In this example, the data set were divided with the 80/20 pattern. It’s mean that 80% of instances chosen randomly is used for training a model and the other 20% for its validation.
label = df_new[['Negative', 'Neutral', 'Positive']].values
train_data, test_data, train_label, test_label = train_test_split(df_train, label, test_size = 0.2, random_state = 42)
The training process displays the training and validation accuracy as well as the result of the callback function.
Epoch 1/10
1029/1029 - 99s - loss: 0.9087 - accuracy: 0.5427 - val_loss: 0.7065 - val_accuracy: 0.7224
Epoch 2/10
1029/1029 - 95s - loss: 0.5365 - accuracy: 0.8014 - val_loss: 0.4979 - val_accuracy: 0.8263
Epoch 3/10
1029/1029 - 95s - loss: 0.3616 - accuracy: 0.8797 - val_loss: 0.4535 - val_accuracy: 0.8585
Accuracy > 85%
Training and validation accuracy reached 85.85% after 3 epochs.
Then accuration and loss plot is made to make it easier to understand the data training process.

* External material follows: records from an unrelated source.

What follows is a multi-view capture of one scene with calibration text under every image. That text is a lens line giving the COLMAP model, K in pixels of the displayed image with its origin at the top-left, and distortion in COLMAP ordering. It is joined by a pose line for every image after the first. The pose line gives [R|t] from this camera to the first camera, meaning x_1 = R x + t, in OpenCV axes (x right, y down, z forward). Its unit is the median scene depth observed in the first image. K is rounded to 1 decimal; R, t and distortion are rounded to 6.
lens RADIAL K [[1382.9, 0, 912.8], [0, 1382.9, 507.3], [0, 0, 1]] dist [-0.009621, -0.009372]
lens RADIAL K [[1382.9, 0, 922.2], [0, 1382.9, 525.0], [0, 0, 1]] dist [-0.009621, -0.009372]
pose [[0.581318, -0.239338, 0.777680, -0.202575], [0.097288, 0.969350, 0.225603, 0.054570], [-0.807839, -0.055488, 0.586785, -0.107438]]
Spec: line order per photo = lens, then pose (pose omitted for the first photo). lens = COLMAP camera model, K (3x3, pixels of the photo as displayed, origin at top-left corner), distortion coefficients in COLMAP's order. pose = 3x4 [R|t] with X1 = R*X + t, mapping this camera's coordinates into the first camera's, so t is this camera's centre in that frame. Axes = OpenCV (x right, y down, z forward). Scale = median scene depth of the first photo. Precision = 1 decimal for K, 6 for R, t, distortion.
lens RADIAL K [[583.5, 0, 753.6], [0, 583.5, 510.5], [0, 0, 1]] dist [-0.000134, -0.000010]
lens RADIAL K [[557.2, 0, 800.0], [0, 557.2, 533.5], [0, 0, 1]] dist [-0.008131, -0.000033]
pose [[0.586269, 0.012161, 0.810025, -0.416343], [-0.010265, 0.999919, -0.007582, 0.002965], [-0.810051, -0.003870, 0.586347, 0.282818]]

From the accuracy plot we can see that the model has been trained well because the accuracy graphs are close to each other. We can also see that the accuracy of the model in the next epoch will be close to the final accuracy, so early termination is useful to prevent overfitting.
From the plot of loss, we can see that the model has comparable performance on both train and validation datasets. If these parallel plots start to depart consistently, it might be a sign to stop training at an earlier epoch.